Matcha Tea is Magical
Honestly, with the seemingly never-ending number of benefits, it must be apparent now that matcha tea does have the capability of bettering your health in many ways. Maybe matcha tea could be that elixir that solves all of our health problems. Even if you don’t have faith in all of these benefits, I’m sure that there’s at least one that’s sticking with you. Maybe this beverage could unlock the hidden potential of your brain and bring it into a new level of learning. It’s safe to say that there’s enough evidence to support that matcha tea is healthy for you. Before the day comes that we know all its benefits for certain, you could get a head start and start sipping matcha tea ASAP.
Agarwal, Gunjan, et al. “Green Tea: A Boon for Periodontal and General Health.” Journal of Indian Society of Periodontology 16.2 (2012): n. pag.

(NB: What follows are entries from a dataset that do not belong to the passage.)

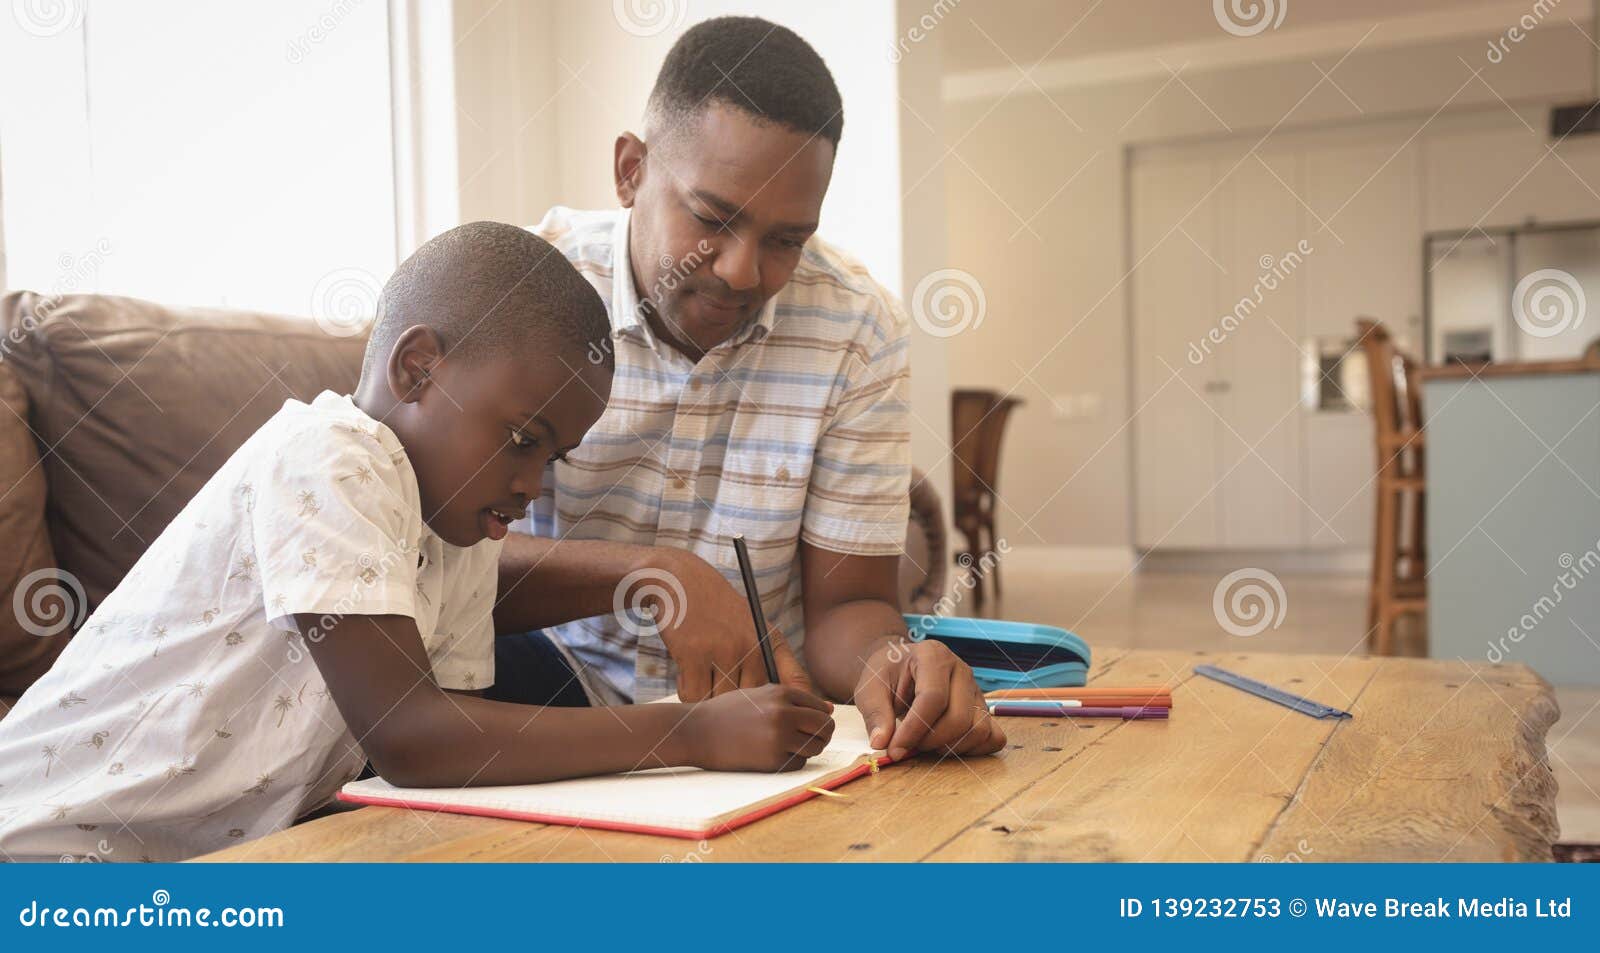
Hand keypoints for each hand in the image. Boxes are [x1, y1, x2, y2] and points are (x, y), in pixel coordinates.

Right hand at [643, 549, 813, 700]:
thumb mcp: (753, 626)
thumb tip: (794, 701)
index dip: (795, 707)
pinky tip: (686, 672)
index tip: (790, 720)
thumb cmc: (716, 610)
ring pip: (720, 702)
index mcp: (770, 641)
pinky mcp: (694, 654)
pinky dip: (687, 691)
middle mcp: (752, 646)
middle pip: (751, 703)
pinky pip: (694, 695)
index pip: (795, 684)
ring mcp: (723, 651)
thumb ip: (771, 661)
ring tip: (702, 678)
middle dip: (736, 708)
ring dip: (707, 698)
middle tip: (721, 695)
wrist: (680, 581)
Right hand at [680, 684, 836, 771]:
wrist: (697, 732)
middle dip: (822, 735)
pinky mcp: (772, 760)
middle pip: (826, 727)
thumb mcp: (759, 695)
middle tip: (809, 738)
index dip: (819, 718)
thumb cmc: (728, 712)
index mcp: (781, 693)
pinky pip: (799, 763)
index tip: (809, 724)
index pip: (821, 708)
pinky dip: (792, 761)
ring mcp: (779, 738)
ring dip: (809, 749)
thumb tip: (829, 710)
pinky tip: (773, 754)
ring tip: (788, 746)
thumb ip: (793, 699)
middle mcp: (784, 713)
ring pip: (816, 747)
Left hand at [853, 639, 1005, 760]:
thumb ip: (875, 714)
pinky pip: (994, 737)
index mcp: (933, 656)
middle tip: (908, 746)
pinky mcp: (984, 708)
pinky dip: (974, 749)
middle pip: (958, 718)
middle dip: (930, 742)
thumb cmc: (886, 675)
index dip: (913, 730)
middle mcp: (961, 670)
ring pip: (978, 730)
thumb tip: (881, 743)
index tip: (894, 749)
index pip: (933, 698)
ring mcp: (976, 689)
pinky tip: (948, 746)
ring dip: (951, 747)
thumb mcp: (870, 688)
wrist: (900, 666)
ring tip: (926, 743)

Academic OneFile. Web. 21 Jan. 2013.
Davis, Jeanie Lerche. “How Antioxidants Work.” Ed. Charlotte Grayson Mathis. WebMD. N.p., n.d. Web. 21 Jan. 2013. <http://www.webmd.com/food-recipes/features/how-antioxidants-work1>.
Edgar, Julie. “Health Benefits of Green Tea.” Ed. Jonathan L. Gelfand. WebMD. N.p., n.d. Web. 21 Jan. 2013. <http://www.webmd.com/food-recipes/features/health-benefits-of-green-tea>.
“Green Tea May Help Conserve Cognition, Cup by Cup.” Mind, Mood & Memory 8.6 (2012): 1–4. Academic OneFile. Web. 21 Jan. 2013.
Isemura, Mamoru, Noriyuki Miyoshi, and Yasuo Suzuki. “Health-Promoting Effects of Green Tea.” Japan Academy Proceedings Series B; Physical and Biological Sciences 88B.3 (2012): n. pag. Academic OneFile. Web. 21 Jan. 2013.